··· TESTO DI PARTENZA
Oggi sembra di rivivere i giorni che hanno preceduto il periodo di chiusura forzata del nostro Paese, cosa accadrebbe se dovesse ricominciare tutto da capo?

Io le posso dire cosa avverrebbe nel mio campo, ovvero nella mente delle persone. Probabilmente molti, che ancora stanno cercando di superare i traumi lasciati dal primo lockdown, non riuscirebbero a reagire. È una situazione che mi preoccupa molto, ma credo che ci sia qualcosa di sbagliato in tutto questo: il linguaggio.

In che senso?

Beh, sembra che il Covid-19 si sia impossessato di noi. Non intendo soltanto la malattia in senso stretto, ma tutto ciò che gira intorno ad essa. Molti dei pazienti che ascolto, ma anche semplicemente osservando i passanti, sembra che si siano dimenticati che esista una vita al di fuori del Covid. Che un futuro è possibile e questo senso di impotenza rende le persone stressate aumentando così i disturbi psicosomatici. Per questo dico che un altro lockdown sarebbe davvero rischioso sotto l’aspetto psicologico.

Entrando più nei particolari, sarebbe possibile sapere come si manifestano i disturbi di cui ci sta parlando?

Sono ovviamente differenti da individuo a individuo, ma una cosa li collega tutti: la paura. È da questa emozione che poi arriva il resto, riuscire a darle un volto spesso può aiutare. Mi rendo conto, però, che nel mondo in cui viviamo oggi sia impossibile. La paura del Covid è difficile da identificare e di conseguenza da affrontare: questo può portare a conseguenze drastiche, dall’ansia, all’insonnia - come ho già accennato - fino ad arrivare a dei veri e propri attentati alla vita. Siamo animali sociali, abbiamo bisogno di interagire, di vedere l’interlocutore negli occhi, di toccarlo e abbracciarlo. In assenza di questi aspetti l’uomo ha crolli emotivi inevitabili.

A proposito di incontrare le persone, l’ultima ordinanza emanata dal presidente regionale Eugenio Giani prevede il divieto di fare visita ai parenti nelle Rsa, questo potrebbe avere ulteriori conseguenze?

Ovviamente se le regole sono queste vanno rispettate, però abbiamo già assistito a uno scenario del genere e ci sono state diverse ripercussioni psicologiche. Togliere l’affetto è un danno enorme. Un’ultima ricerca del Censis conferma che l’aspetto più importante per gli anziani sia dato proprio dalle relazioni, le quali inconsciamente trasmettono benessere mentale che si trasforma inevitabilmente in quello fisico e relazionale. Il problema è che all’interno di queste residenze sanitarie mancano gli psicologi e i dottori specializzati negli ambiti di cui stiamo adesso parlando e questo comporta una grave sofferenza per gli assistiti.
······
··· DATI DI PARTENZA
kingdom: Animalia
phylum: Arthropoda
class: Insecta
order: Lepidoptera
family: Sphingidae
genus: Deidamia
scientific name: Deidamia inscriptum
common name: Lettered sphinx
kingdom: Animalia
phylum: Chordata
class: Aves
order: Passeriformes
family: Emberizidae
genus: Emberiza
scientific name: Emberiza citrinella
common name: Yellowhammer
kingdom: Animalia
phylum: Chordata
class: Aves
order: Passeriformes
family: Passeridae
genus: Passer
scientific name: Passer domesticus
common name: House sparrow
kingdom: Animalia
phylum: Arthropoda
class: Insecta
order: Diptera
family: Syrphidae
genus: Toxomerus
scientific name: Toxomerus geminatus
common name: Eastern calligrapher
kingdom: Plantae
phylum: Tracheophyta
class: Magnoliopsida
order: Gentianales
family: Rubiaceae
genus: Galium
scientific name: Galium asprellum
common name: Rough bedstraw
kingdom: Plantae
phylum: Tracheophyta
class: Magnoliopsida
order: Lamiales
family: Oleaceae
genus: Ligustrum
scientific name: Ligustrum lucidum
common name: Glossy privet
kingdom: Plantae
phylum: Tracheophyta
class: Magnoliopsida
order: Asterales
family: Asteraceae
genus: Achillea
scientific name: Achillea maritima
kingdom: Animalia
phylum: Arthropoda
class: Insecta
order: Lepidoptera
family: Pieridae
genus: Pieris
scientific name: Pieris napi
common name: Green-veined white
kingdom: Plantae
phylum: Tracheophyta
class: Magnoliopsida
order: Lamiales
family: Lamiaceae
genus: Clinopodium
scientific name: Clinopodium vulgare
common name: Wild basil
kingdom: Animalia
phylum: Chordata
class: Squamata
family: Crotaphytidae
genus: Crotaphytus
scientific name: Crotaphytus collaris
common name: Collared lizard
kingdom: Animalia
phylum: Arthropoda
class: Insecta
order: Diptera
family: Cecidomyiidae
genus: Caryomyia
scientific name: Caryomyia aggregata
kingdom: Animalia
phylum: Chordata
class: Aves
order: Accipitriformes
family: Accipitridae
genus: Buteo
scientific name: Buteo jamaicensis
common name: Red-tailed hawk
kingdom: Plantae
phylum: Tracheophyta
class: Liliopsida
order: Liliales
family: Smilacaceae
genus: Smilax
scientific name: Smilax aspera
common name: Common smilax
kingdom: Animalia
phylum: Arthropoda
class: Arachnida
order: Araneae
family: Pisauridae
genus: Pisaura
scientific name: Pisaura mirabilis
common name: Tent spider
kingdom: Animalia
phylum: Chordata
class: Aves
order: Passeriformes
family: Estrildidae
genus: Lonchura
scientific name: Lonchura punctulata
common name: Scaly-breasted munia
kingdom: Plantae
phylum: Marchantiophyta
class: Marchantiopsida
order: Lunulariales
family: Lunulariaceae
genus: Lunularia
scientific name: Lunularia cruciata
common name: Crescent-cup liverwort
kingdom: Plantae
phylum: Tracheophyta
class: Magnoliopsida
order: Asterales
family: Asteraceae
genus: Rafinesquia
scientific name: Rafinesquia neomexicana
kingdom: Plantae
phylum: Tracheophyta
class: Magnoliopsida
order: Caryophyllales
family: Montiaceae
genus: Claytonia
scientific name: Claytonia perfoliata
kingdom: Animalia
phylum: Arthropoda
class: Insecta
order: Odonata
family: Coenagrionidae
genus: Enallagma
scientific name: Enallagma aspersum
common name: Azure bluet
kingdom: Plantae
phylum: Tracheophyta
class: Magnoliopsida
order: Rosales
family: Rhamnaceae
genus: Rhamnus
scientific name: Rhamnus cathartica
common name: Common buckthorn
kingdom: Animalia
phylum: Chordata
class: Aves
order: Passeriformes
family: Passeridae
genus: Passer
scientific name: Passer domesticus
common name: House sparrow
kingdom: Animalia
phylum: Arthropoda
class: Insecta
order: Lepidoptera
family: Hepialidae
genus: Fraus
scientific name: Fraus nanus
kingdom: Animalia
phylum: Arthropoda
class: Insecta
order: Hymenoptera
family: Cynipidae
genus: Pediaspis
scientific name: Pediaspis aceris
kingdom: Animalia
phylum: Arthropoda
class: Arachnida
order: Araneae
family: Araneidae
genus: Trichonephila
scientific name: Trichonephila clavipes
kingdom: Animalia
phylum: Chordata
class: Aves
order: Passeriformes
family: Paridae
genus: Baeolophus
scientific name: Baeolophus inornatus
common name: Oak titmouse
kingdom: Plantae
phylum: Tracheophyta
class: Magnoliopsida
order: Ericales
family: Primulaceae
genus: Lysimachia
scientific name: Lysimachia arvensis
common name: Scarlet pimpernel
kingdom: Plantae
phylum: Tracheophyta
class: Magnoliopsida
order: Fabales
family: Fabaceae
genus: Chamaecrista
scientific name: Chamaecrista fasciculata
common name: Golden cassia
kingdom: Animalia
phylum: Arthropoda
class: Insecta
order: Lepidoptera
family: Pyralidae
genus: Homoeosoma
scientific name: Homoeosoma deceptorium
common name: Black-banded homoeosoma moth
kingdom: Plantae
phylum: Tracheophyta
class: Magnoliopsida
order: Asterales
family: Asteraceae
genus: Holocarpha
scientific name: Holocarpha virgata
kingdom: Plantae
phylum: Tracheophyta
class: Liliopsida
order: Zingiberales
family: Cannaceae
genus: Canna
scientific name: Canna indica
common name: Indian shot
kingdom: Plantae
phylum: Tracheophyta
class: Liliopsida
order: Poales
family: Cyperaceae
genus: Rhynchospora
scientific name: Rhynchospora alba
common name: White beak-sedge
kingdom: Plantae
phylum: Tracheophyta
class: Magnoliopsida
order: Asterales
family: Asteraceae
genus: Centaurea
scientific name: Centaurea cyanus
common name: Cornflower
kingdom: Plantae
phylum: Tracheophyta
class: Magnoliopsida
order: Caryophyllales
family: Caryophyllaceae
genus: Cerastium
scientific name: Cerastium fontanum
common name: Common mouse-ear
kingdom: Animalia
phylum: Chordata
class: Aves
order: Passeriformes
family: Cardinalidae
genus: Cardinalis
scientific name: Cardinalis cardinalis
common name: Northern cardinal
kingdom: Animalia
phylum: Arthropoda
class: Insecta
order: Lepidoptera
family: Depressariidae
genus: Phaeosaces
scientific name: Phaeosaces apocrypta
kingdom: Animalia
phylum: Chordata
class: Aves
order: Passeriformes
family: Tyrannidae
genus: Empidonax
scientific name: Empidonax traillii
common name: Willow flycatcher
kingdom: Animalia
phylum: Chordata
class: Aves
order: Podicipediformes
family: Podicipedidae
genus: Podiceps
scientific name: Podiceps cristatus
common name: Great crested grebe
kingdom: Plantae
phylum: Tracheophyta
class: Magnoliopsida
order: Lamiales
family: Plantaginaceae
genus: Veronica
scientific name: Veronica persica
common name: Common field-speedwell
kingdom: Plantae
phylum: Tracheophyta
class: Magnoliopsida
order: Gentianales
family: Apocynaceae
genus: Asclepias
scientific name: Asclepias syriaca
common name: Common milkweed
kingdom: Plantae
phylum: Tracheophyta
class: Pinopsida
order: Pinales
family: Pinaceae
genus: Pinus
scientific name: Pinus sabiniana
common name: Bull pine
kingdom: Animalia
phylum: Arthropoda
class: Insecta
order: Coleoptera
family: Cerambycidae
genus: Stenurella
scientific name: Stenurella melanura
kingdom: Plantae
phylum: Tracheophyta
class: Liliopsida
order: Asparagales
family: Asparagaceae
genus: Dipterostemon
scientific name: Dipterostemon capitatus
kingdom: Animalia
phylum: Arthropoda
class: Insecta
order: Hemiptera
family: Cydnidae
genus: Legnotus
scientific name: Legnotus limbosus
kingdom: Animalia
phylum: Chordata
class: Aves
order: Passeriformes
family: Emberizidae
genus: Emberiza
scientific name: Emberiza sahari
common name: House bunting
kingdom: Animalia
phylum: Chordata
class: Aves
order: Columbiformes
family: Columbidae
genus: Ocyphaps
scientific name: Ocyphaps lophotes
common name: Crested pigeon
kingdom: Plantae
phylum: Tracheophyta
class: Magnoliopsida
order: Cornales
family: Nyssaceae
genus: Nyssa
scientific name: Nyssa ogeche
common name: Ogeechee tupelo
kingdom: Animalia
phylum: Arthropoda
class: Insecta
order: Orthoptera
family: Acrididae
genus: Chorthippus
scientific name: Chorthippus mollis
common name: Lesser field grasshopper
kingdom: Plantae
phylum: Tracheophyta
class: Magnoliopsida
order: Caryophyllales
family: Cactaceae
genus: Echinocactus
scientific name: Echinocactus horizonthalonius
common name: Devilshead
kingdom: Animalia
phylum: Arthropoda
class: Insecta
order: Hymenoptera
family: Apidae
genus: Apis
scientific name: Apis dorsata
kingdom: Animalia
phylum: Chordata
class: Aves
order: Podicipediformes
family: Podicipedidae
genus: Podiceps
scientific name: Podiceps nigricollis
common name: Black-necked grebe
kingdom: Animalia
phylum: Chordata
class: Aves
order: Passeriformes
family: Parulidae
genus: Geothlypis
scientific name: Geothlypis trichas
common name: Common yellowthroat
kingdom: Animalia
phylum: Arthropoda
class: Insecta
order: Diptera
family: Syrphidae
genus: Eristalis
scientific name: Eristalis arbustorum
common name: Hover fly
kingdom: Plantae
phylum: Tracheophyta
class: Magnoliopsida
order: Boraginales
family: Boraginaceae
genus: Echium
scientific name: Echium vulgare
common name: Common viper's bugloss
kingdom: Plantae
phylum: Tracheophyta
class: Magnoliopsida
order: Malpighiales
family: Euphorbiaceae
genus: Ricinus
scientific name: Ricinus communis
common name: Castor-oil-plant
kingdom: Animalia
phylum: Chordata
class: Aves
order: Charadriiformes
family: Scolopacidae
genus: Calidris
······
CONSEGNE DELL'ESERCIZIO =>
1. Cita dall'intervista sul lockdown tutto il passo che va da "Ovviamente se le" giù fino a "per gli assistiti.".
2. Per favore, scrivi il seguito dell'intervista sul lockdown, partendo subito dopo la sua ultima frase.

RISPOSTE ALLE CONSEGNE =>
1.
Ovviamente se le regole sono queste vanno rispettate, però abbiamo già assistito a uno scenario del genere e ci sono state diverse ripercussioni psicologiche. Togliere l’affetto è un danno enorme. Un’ultima ricerca del Censis conferma che l’aspetto più importante per gli anziani sia dato proprio dalle relazioni, le quali inconsciamente trasmettono benessere mentale che si trasforma inevitabilmente in quello fisico e relazionale. Il problema è che all’interno di queste residenze sanitarie mancano gli psicologi e i dottori specializzati negli ambiti di cui stiamo adesso parlando e questo comporta una grave sofferenza per gli assistiti.

2.
Oltre che medico, lei insegna anche. Cosa pensa della didattica a distanza, sempre sotto un aspetto psicologico ovviamente?

Questo è un argomento a cui tengo moltissimo. Insegno psicologia all’università di Pisa alla facoltà di infermieristica e posso dire che avere degli alunni al di là di uno schermo è complicatissimo, se non impossibile. L’attenzione cala per forza di cose, inoltre non si percepisce la presenza dell’altro, manca il linguaggio - sia verbale che non verbale. La scuola non è solo una lezione asettica, è costituita da molti fattori, se ne manca anche soltanto uno non è più definibile in questo modo e ad oggi è assente quello essenziale: il comportamento umano.

Ci piacerebbe che desse lei un consiglio a tutte quelle persone che si lasciano assuefare dal bombardamento di notizie e che a causa di un’informazione non corretta rischiano di rovinarsi la vita.

Ridurre al minimo l’utilizzo dei media che parlano di Covid-19: sembra scontato, ma in realtà è il più difficile da mettere in pratica. C’è un motivo ben specifico se mi trovo a dire queste cose. Parlare del virus, sapere come comportarsi, avere la consapevolezza di ciò che sta accadendo nel mondo è giusto, anzi è un dovere. Dobbiamo, però, ricordarci che questo è solo uno dei tanti aspetti che costituiscono la vita di una persona. Non possiamo permettere al Covid di impossessarsi di noi. Ci sono tantissime problematiche di cui non si parla, ci sono molte piccole cose per cui gioire durante la giornata ed è necessario ricordarlo sempre. Quotidianamente dobbiamo fermarci a pensare a tutto ciò che non riguarda il virus, questo è l’unico modo per continuare a vivere.